Entries supplied:
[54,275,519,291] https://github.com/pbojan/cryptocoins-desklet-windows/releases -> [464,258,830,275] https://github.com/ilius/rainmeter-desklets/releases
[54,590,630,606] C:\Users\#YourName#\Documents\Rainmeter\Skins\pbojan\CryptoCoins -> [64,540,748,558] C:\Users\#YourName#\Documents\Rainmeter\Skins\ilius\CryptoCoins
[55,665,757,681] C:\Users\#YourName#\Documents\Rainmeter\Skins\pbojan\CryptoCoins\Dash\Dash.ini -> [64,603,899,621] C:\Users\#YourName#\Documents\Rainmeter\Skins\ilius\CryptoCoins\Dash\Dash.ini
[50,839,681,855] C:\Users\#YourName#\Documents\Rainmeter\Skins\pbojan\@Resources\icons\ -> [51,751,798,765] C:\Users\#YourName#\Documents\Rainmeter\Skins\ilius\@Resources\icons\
--
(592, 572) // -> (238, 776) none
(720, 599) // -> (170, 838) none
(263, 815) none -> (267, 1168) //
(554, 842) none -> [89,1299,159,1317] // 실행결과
--
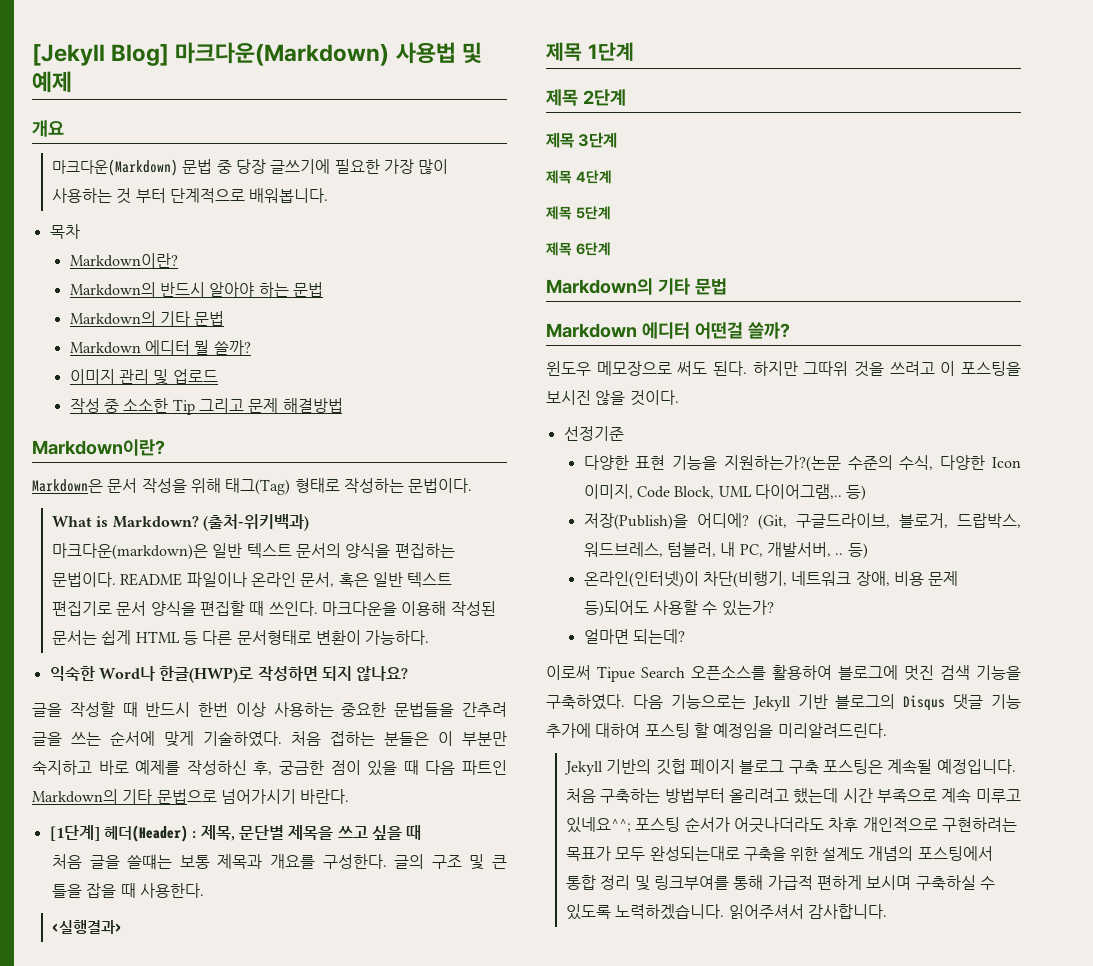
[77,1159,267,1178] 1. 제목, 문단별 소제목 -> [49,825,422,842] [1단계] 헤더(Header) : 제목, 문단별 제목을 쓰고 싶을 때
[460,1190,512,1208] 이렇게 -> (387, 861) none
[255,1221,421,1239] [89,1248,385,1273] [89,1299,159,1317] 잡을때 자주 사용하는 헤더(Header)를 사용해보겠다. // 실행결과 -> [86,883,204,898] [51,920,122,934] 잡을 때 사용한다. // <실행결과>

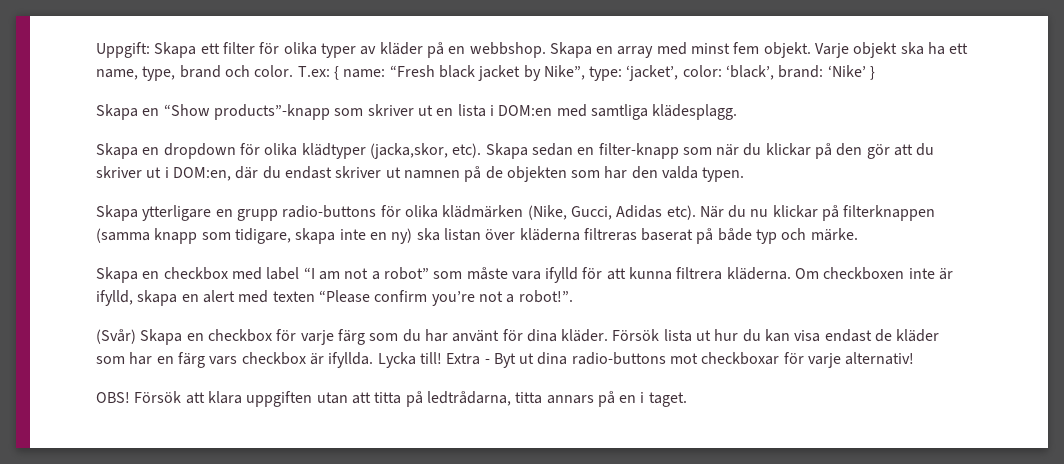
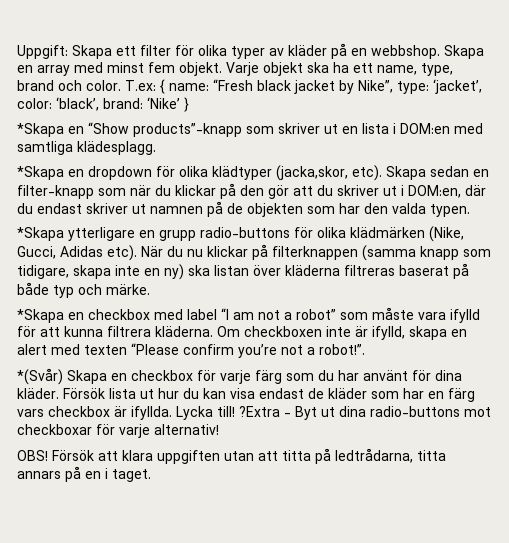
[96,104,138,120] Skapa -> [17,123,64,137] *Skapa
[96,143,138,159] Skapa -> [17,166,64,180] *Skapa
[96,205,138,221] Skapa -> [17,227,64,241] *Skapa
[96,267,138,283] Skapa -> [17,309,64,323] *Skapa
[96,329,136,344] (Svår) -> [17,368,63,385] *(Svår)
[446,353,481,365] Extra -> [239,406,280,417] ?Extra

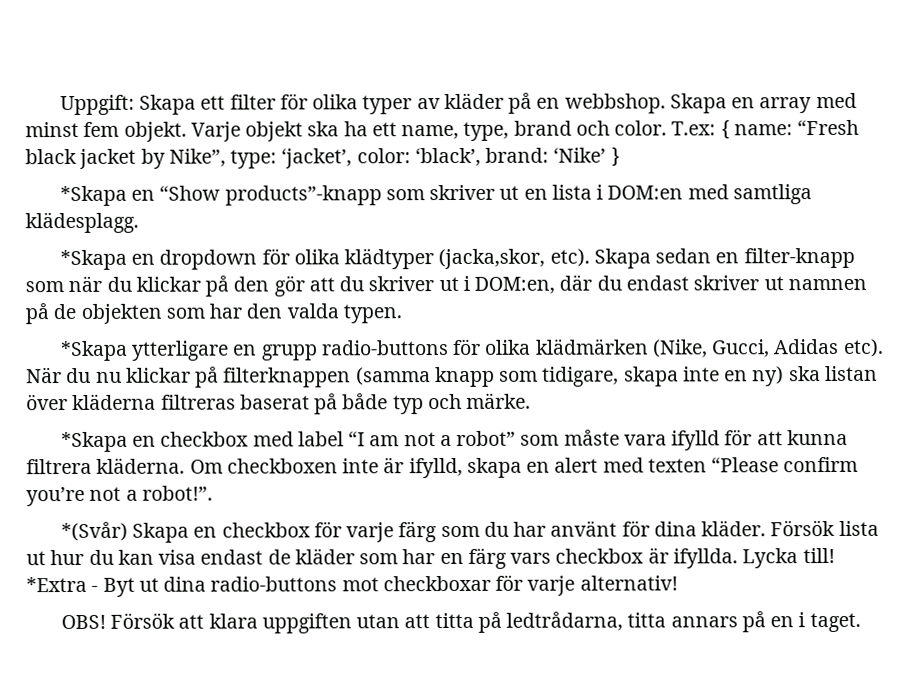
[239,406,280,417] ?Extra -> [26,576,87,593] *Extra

Activity:
Nothing but the lines from the one with "[96,267,138,283] Skapa ->" up to and including the one with "[239,406,280,417] ?Extra ->" should be printed, exactly as they read above. Please keep the pictures out.

Problem solution:
[96,267,138,283] Skapa -> [17,309,64,323] *Skapa
[96,329,136,344] (Svår) -> [17,368,63,385] *(Svår)
[446,353,481,365] Extra -> [239,406,280,417] ?Extra

[239,406,280,417] ?Extra -> [26,576,87,593] *Extra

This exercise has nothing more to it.